Throwback Thursday Livresque: C’est la vie! – ou l’apprentissage

 

C’est jeudi et c’est….TBTL!

Chaque semaine nous partageons une lecture correspondant à un thème paru chez Bettie Rose Books. Ce que permet ce rdv ? De ressortir des placards des livres qu’on aime mais dont on n’a plus l’occasion de parler, de faire découvrir des livres à ses lecteurs, de se faire plaisir à parler de livres !

Cette semaine, les apprentissages (- ou apprendre, c’est la vie)

 

Au lieu de me casser la tête à chercher quel livre je pouvais choisir parmi ceux parlant de parcours de vie/apprentissage (roman de …), j’ai préféré prendre l’une de mes récentes lectures:

C’est l’été, elle a seize ans et quitte sa campagne pour Séoul. Le seul moyen pour elle d’accéder au lycée est de devenir ouvrière dans une usine et d’être choisie parmi les plus méritantes pour suivre des cours du soir. De seize à dix-neuf ans, elle va connaître les privations, le travail éreintant, la solitude pareille à une pluie froide, puisant chaque jour en elle-même une force renouvelée pour vivre jusqu’au lendemain.
Et c’est là, dans cette étroite chambre parmi les trente-sept de la maison labyrinthique qui abrite les employés d’usine, que va jaillir en elle le désir, la promesse incroyable de devenir écrivain.

Kyong-suk Shin, pour écrire le nom de l’auteure à l’occidentale, se livre ici à un exercice difficile: remonter dans sa mémoire pour faire revivre son passé et ce qui l’a menée à devenir écrivain(-e). La chambre solitaire (외딴 방 =Œttanbang) plonge dans le passé récent de la Corée du Sud (1978) alors sous le joug de la dictature de Park Chung-hee.
Mais surtout, au delà de l’Histoire, Shin Kyong-suk tend la main à la jeune fille qu’elle était, âgée de 16 ans au début du récit. Avec des allers-retours passé/présent, nous suivons le chemin d’une vie à la loupe grâce à un style sobre et détaillé.

« Je trouve enfin mon style. Des phrases simples. Très simples. Le présent pour décrire le passé et le passé pour décrire l’immédiat. Comme si on prenait des photos. De façon nette. De façon à ce que la chambre solitaire ne se referme pas. Un style qui dit la solitude de mon frère aîné qui avançait ce jour-là vers le portail du Centre en fixant le sol. » (p. 35)

 

Pour rester en Corée du Sud (à l’honneur cette semaine, décidément), j’ajoute un manhwa (manga coréen) traitant de parcours de vie et d’apprentissage.

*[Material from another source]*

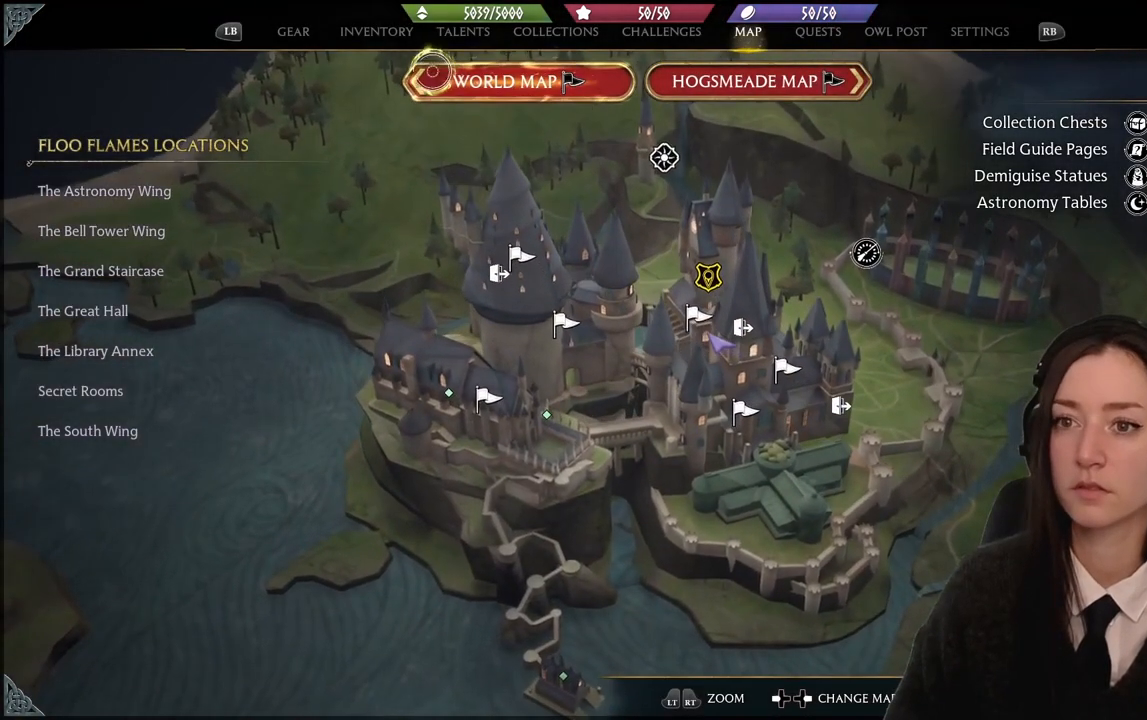
{"buttons": [], "left_stick": "up-left", "right_stick": "center", "events": [[467, "left_stick", "up-left"]]}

Fever de Park Hee-jun est une série en 4 volumes parus en 2005/2007 en France (ed.Paquet) qui relate le parcours de jeunes gens – et ce qu’ils apprendront.

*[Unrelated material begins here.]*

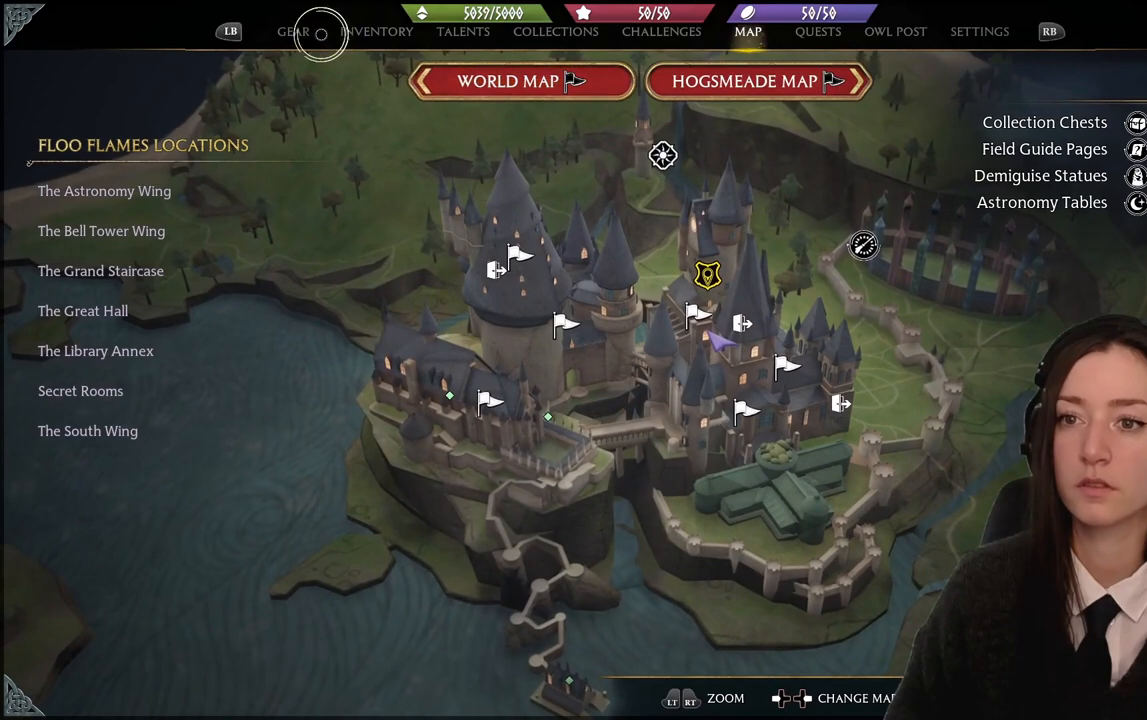
{"buttons": ["A"], "left_stick": "center", "right_stick": "center", "events": [[100, "A", "down"], [100, "left_stick", "center"], [200, "A", "up"], [200, "left_stick", "left"], [401, "left_stick", "center"], [467, "A", "down"]]}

Voici l’histoire d’adolescents qui n’en peuvent plus de s’asseoir sur les bancs de l’école, et de leurs voyages vers de nouveaux rêves. Hyung In, dont les priorités ont toujours été d’étudier et de réussir seul, par et pour lui-même, choisit d’ignorer la douleur causée par la mort d’un de ses amis. Mais, sous ce poids, il va finalement abandonner le système scolaire, devenu trop étouffant. Un jour, alors qu’il est dans le bus, il rencontre par hasard un jeune garçon à l’étrange accent, Ko Kang Dae, qui va lui faire découvrir un nouveau genre d’école alternative, Fever…

Doté de dessins magnifiques  (très « manhwa » ^^), cette série est une quête initiatique, (apprentissage!) bien construite, aux personnages attachants.

Je n’en dis pas plus: c’est à découvrir …(on trouve encore cette série d’occasion, assez facilement).

Voilà pour cette semaine. Bonnes lectures!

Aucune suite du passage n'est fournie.